You can learn much more about both TDE and the business needs behind it at the SQL Server 2008 Compliance Portal. We highly recommend the SQL Server Compliance Guide which explains these issues in clear, easy-to-understand terms.
Can Transparent Data Encryption Impact Performance?
After implementing TDE on any user database, be aware that tempdb is permanently encrypted. Even if you remove TDE from the user database, you’ll still have the encryption overhead on tempdb. This is a great reason why all testing should be done in development environments first rather than trying it in production.
To Fix the Problem (or make sure you don’t have one)
Follow both steps below to make sure you can restore your data.
If you’re not sure if this has been done before, do this ASAP. The thing about TDE is that if you end up in a bad spot, it protects your data from you.
How to Prove You’re Safe with Transparent Data Encryption
Step 1: test and verify sure you can successfully restore the encrypted databases onto another server using this guide from Microsoft.
Step 2: make sure you have the certificate and password backed up in a safe place – if you store them with your regular backups, then you’re still at risk of data theft.
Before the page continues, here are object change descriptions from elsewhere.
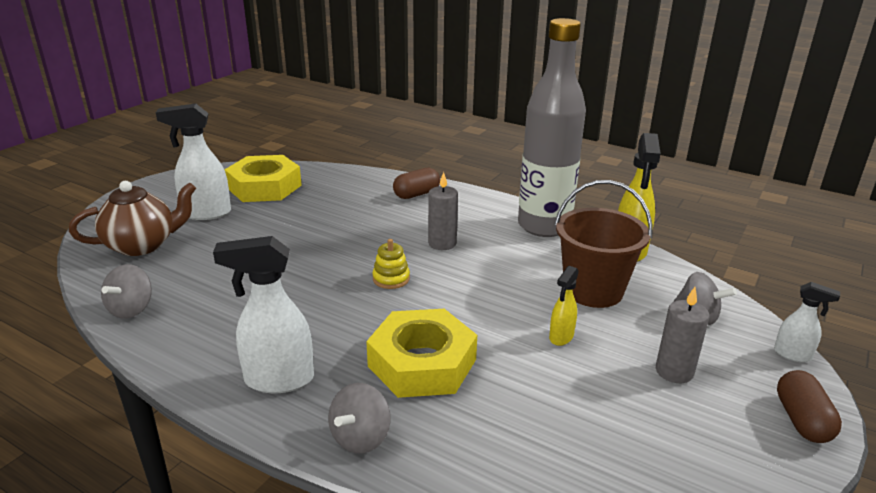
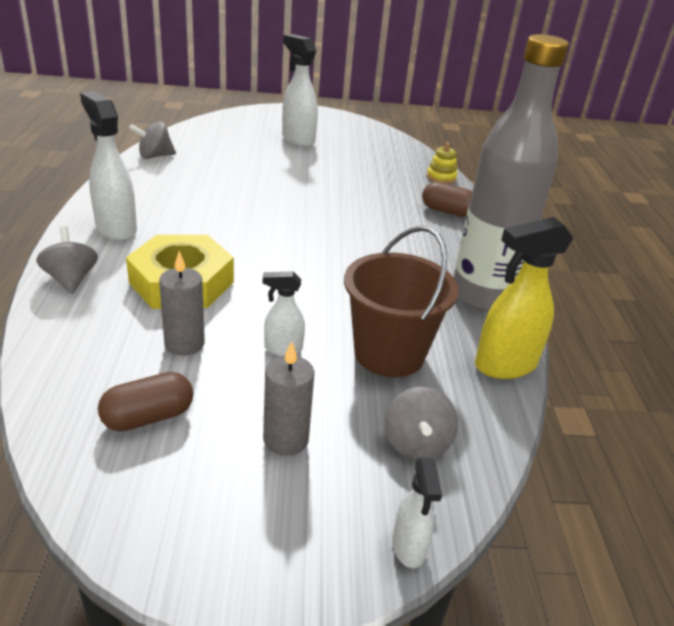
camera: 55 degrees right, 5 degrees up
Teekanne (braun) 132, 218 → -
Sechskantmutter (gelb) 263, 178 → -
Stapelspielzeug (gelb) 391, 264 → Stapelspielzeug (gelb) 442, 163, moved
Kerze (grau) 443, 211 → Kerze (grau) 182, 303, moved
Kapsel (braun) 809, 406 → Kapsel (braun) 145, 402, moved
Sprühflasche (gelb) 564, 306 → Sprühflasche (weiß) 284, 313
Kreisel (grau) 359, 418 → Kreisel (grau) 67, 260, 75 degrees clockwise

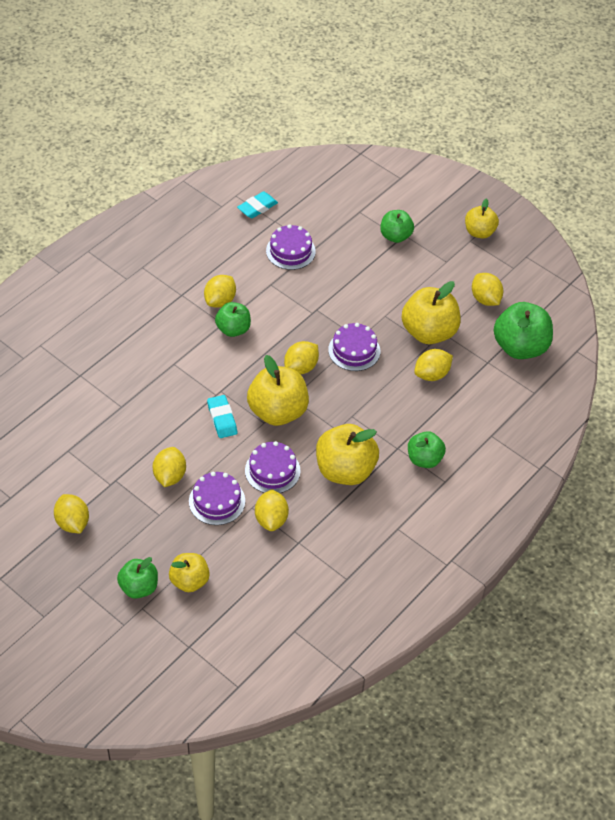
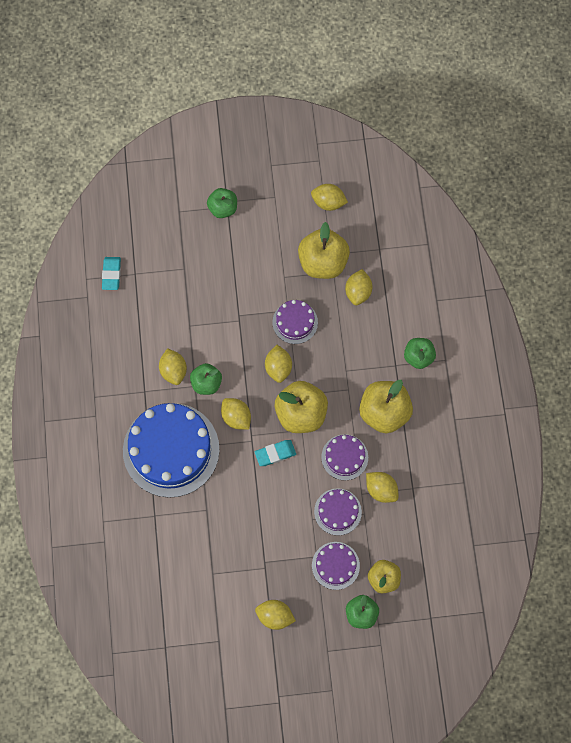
camera: 45 degrees left, 20 degrees up
Apfel (gelb) 482, 218 → -
Apfel (grün) 523, 330 → -
- → Kuchen (blau) 171, 450
Zitrone (gelb) 169, 467 → Zitrone (gelb) 236, 414, moved
Kuchen (lila) 291, 247 → Kuchen (lila) 336, 566, moved
Radiergummi (türkis) 222, 416 → Radiergummi (türkis) 275, 453, 45 degrees counterclockwise

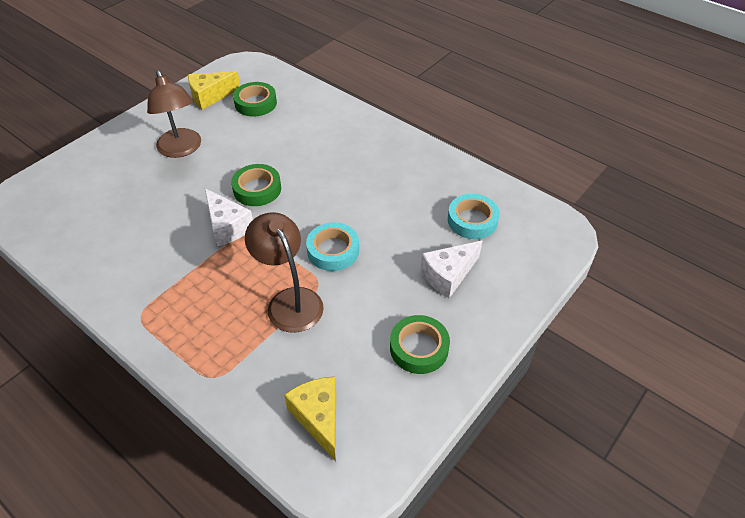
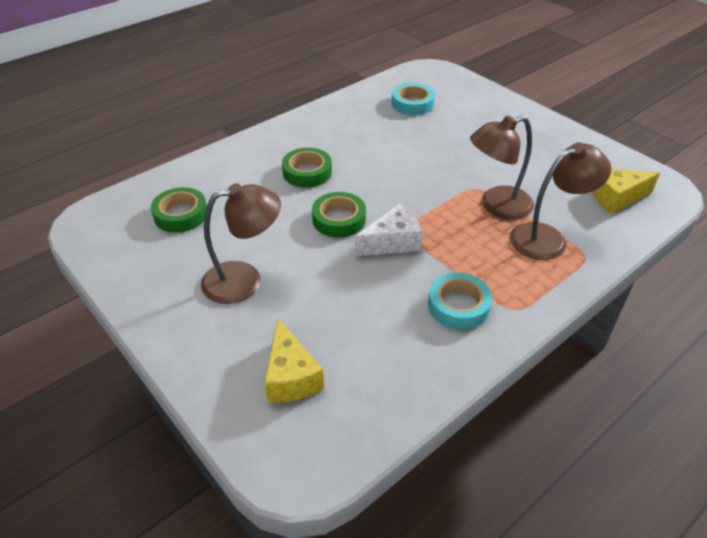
camera: 80 degrees left, 5 degrees down
Käse (weiß) 451, 269 → -
- → Lampe (braun) 560, 201
Käse (gelb) 214, 90 → Käse (gelb) 294, 360, moved
Klebeband (türkis) 332, 246 → Klebeband (türkis) 460, 301, moved
Klebeband (grün) 420, 344 → Klebeband (grün) 307, 168, moved

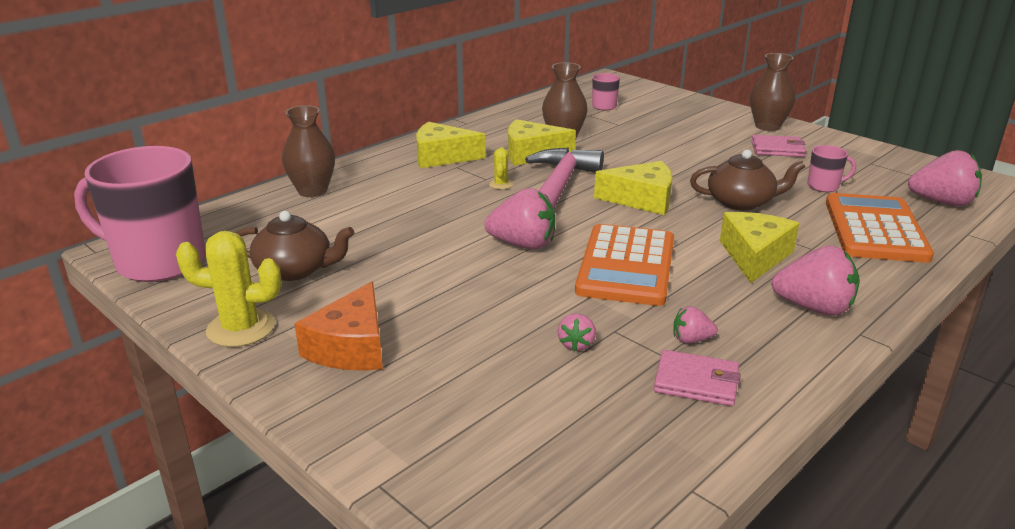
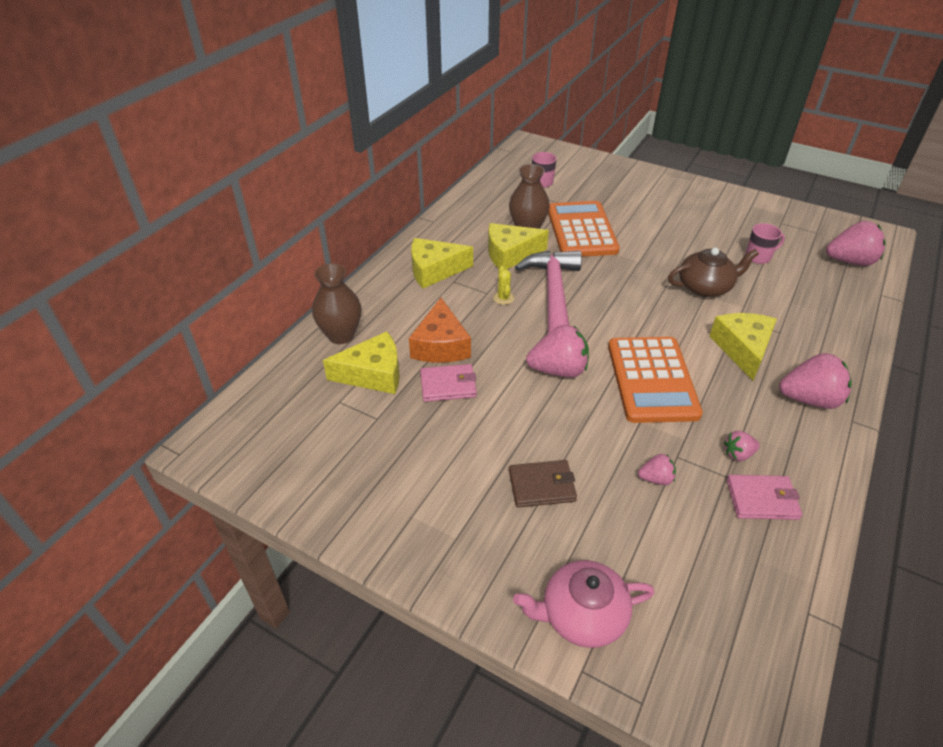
camera: 15 degrees left, 15 degrees up
Tasse (rosa) 140, 214 → -
Kaktus (gelb) 228, 289 → -
Teekanne (braun) 295, 246 → -
Vase (braun) 773, 92 → -
- → Geldbörse (braun) 543, 484
- → Teekanne (rosa) 584, 604
Käse (orange) 338, 326 → Käse (orange) 440, 330, moved
Käse (gelb) 633, 188 → Käse (gelb) 361, 363, moved
Geldbörse (rosa) 778, 146 → Geldbörse (rosa) 448, 383, moved
Taschenrechner (orange) 880, 228 → Taschenrechner (orange) 584, 229, moved
Erdbeere (rosa) 576, 332 → Erdbeere (rosa) 657, 469, 90 degrees counterclockwise

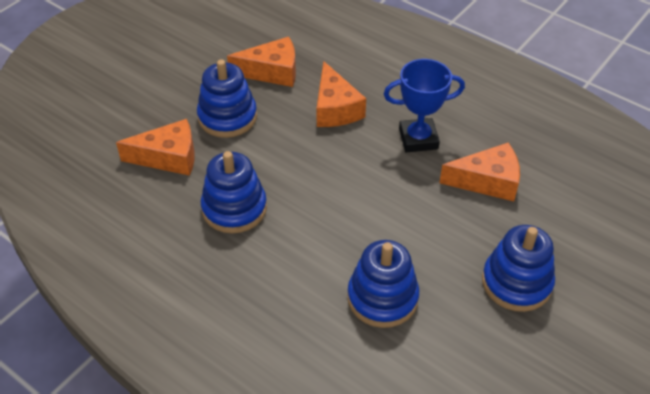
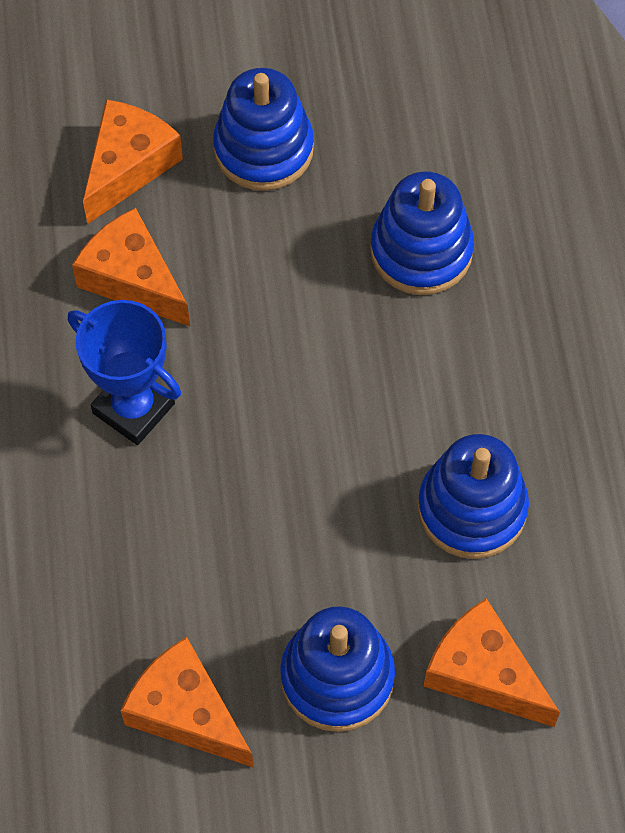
camera: 135 degrees left, 15 degrees up
Käse (orange) 341, 94 → Käse (orange) 133, 161, moved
Also think about this in case of disasters. If the whole datacenter is gone, are both the backups, the certificate, and the password all available to someone so that they can restore them (and are they also still secure)?
Step 3: Think about licensing. Transparent Data Encryption is an Enterprise Edition feature. When it’s on, you can’t restore the database to a Standard Edition instance– which means you can’t use Standard Edition for disaster recovery.